While traditional analytics tools can determine ‘what’ is happening, Goldberg claims SurveyMonkey can provide the answer to the question ‘why’.

“Mostly when people talk about data they talk about implicit data, which tells you what people are doing,” he says. “We think our data is very complementary to that – it doesn’t replace it at all - but we get to why.”

As an example, he says SurveyMonkey was used by Google to determine why a higher percentage of women were leaving the organisation.

“They knew they had a ‘what’ problem, but they didn’t know why,” Goldberg explains. “They ran a survey and found it was pregnant mums who were leaving, or women who wanted to become pregnant. So they developed a better pregnancy problems to solve it, and their retention of women went up dramatically.”

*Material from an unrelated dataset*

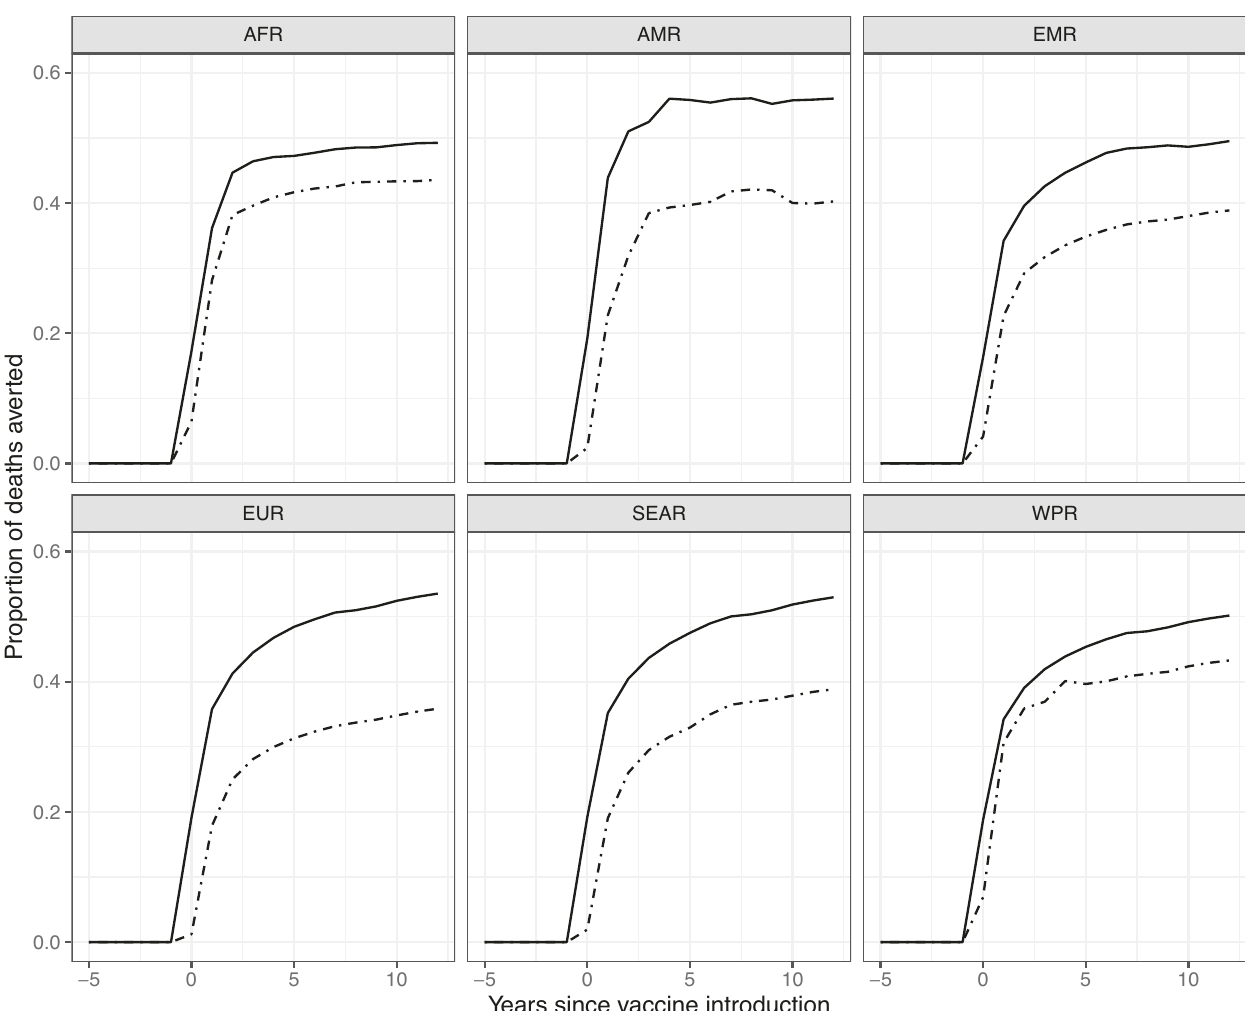
Fig. 1 Annual median direct and indirect effect by WHO geographic region. Annual median population direct effect (dashed line) and overall effect (solid line) up to 12 years post vaccine introduction by WHO geographic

SurveyMonkey continues to add functionality, including a service that helps provide an audience for surveys, which will launch in Australia in July, as well as more tools for integrating into other applications.

Goldberg says the structure of surveys is also becoming more complex, with the addition of advanced skip logic and AB randomisation. SurveyMonkey has launched an enterprise edition where surveys and results can be more readily shared within an organisation.

The company is also working to strengthen its tools to help novice users get the highest quality response from their surveys, including formulating a bank of 2000 questions worded to derive the best possible response, and through helping users understand statistical significance.

“We’re trying to enable anybody to collect great data to make a decision, so what we have to do is help people through that process,” Goldberg says.